● Work task: Could you find every line in the records below that contains the word "item" and copy it?

======== Records for the task

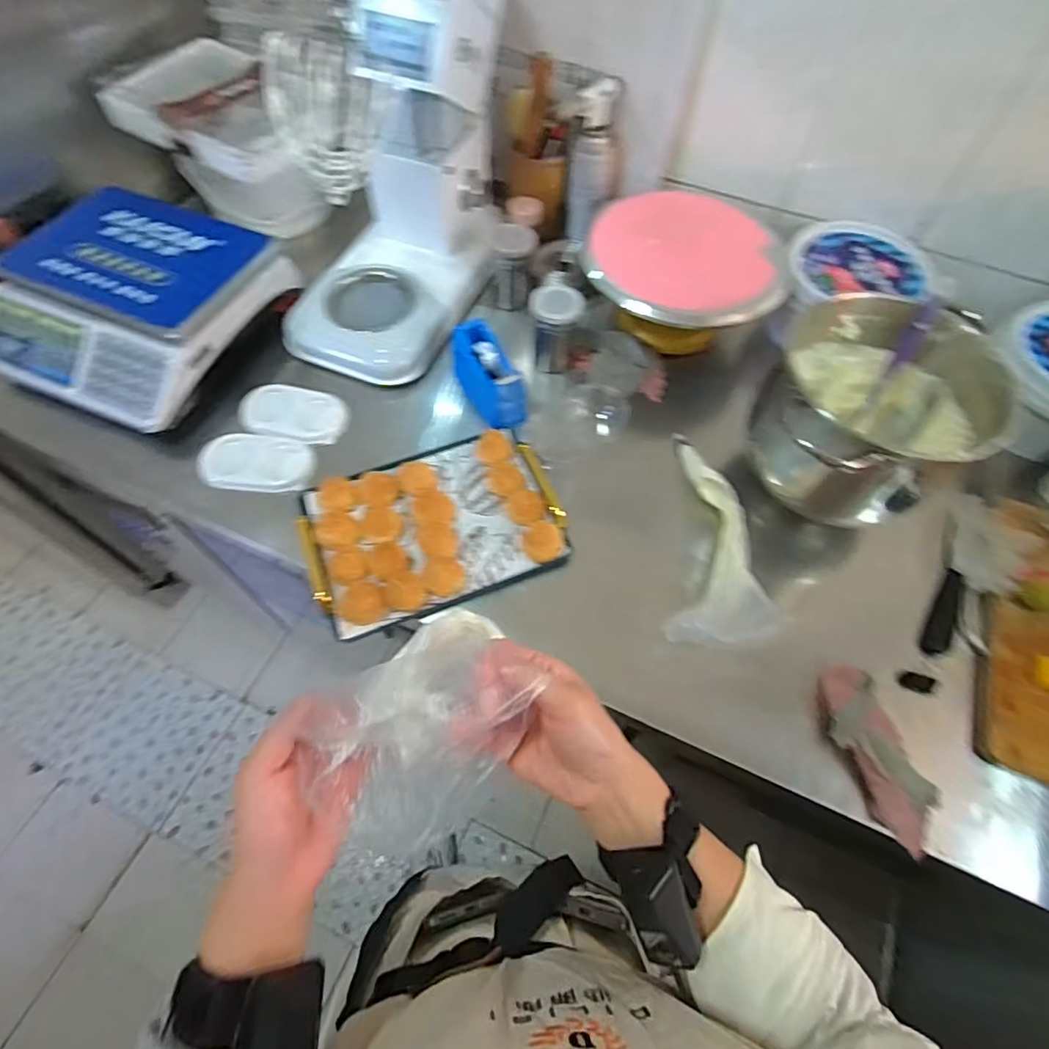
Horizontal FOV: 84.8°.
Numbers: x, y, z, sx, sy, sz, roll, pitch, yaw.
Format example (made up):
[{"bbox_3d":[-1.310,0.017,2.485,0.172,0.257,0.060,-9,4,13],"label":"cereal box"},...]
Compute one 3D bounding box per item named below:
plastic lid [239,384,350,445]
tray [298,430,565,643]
[{"bbox_3d":[-0.330,-0.158,0.820,0.156,0.017,0.091,14,61,5],"label":"plastic lid"},{"bbox_3d":[-0.113,-0.001,0.721,0.304,0.035,0.207,-22,64,-14],"label":"tray"}]

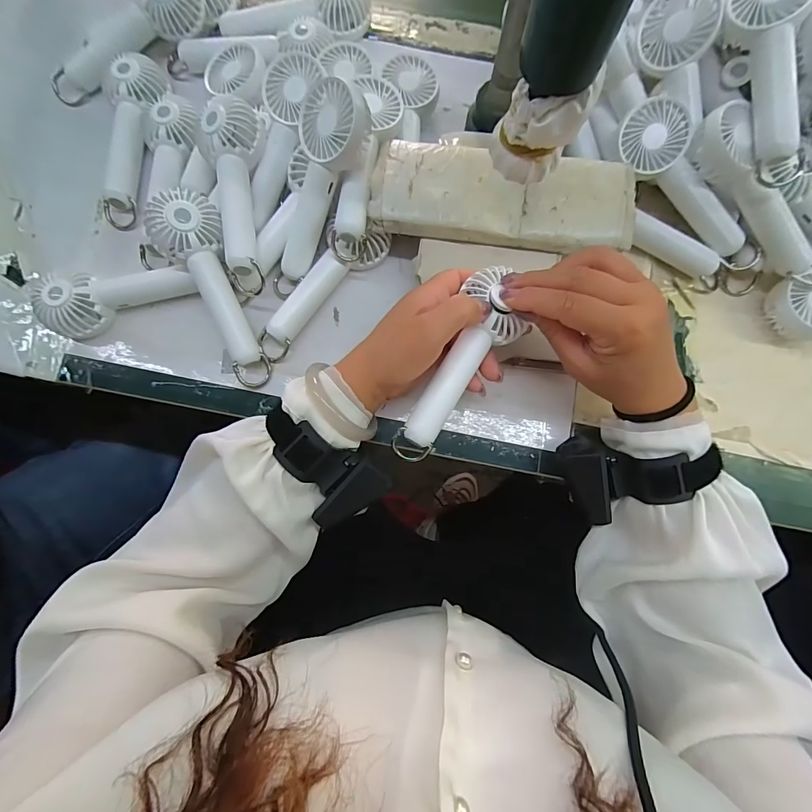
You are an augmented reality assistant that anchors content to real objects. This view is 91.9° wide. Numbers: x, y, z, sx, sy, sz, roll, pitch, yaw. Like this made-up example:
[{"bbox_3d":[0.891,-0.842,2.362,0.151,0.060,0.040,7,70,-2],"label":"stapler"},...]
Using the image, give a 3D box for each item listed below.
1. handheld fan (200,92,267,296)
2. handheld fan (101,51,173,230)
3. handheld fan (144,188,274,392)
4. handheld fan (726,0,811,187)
[{"bbox_3d":[-0.139,-0.178,0.326,0.045,0.032,0.152,-6,83,-1],"label":"handheld fan"},{"bbox_3d":[-0.258,-0.251,0.363,0.046,0.031,0.161,7,83,1],"label":"handheld fan"},{"bbox_3d":[-0.161,-0.094,0.328,0.050,0.028,0.164,-21,101,-3],"label":"handheld fan"},{"bbox_3d":[0.285,-0.255,0.298,0.053,0.033,0.154,-8,96,-1],"label":"handheld fan"}]

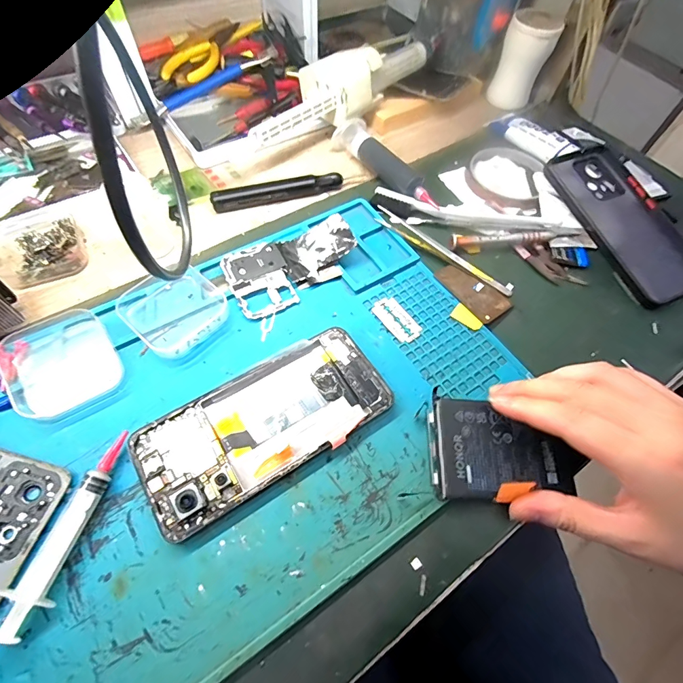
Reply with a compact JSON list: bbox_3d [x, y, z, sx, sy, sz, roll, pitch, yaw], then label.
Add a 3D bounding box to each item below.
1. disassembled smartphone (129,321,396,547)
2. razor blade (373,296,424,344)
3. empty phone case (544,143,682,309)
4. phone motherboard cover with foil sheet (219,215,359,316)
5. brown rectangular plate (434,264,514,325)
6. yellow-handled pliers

================

● Exercise response:
Compute one 3D bounding box per item named below:
Using the image, give a 3D box for each item listed below.
Add a 3D bounding box to each item below.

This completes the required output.